## Testo

####################

Il 52% di chi ha acquistato ha dichiarato di aver speso come o di più dello scorso anno, mentre il restante 48% ha ridotto la spesa. In particolare, la maggior parte dei consumatori sembra essersi orientata su acquisti di fascia ‘media’: il 67% ha evidenziato di aver investito in accessori tra i 50 e i 200 euro, per una spesa media di 105,5 euro. Ma appaiono in crescita gli acquisti low-cost: quasi 1 italiano su 4, per ora, ha infatti investito circa 50 euro nei saldi. La maggioranza dei consumatori ha fatto la maggior parte degli acquisti nei weekend: il 34% nel primo fine settimana, il 36% nel secondo, mentre solo il 30% negli altri giorni.

“Dall’indagine – spiega Roberto Manzoni, presidente di Fismo Confesercenti – emerge che i negozi hanno ancora un’ampia gamma di offerta. La speranza è che, con l’arrivo del caldo si possa finalmente iniziare a recuperare. I commercianti si stanno attrezzando: uno su quattro offrirà sconti del 50%, e alcuni imprenditori stanno pensando a sconti speciali per stimolare gli acquisti infrasettimanali e riportare i clienti nei centri urbani.

####################

## Dati di partenza
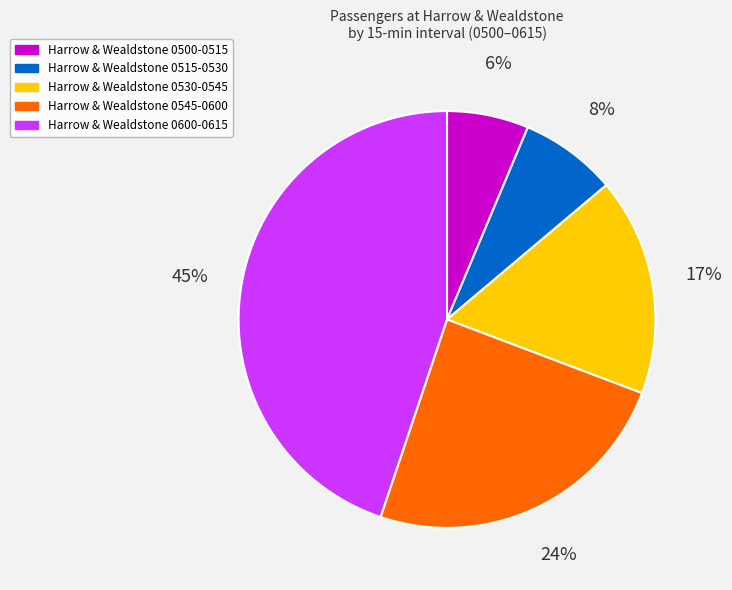

How many slices are in this pie chart?

5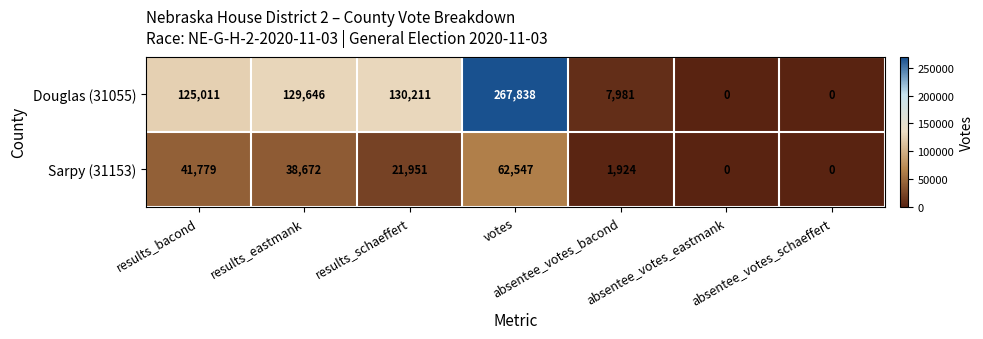

Rank the series by their average value, from highest to lowest.

Douglas (31055), Sarpy (31153)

####################

## Attività
Nel tratto del testo sui saldi che va da "Il 52% di chi" fino a "negli altri giorni.", sostituisci "accessori" con "calzature" e riporta il passo così modificato. Il materiale non ha alcun legame con il testo.

## Soluzione
Il 52% di chi ha acquistato ha dichiarato di aver speso come o di più dello scorso anno, mentre il restante 48% ha ridotto la spesa. In particolare, la maggior parte dei consumatori sembra essersi orientata su acquisti di fascia ‘media’: il 67% ha evidenziato di aver investito in calzature tra i 50 e i 200 euro, per una spesa media di 105,5 euro. Ma appaiono in crescita gli acquisti low-cost: quasi 1 italiano su 4, per ora, ha infatti investito circa 50 euro nei saldi. La maggioranza dei consumatori ha fatto la maggior parte degli acquisti nei weekend: il 34% nel primo fine settimana, il 36% nel secondo, mentre solo il 30% negli altri giorni.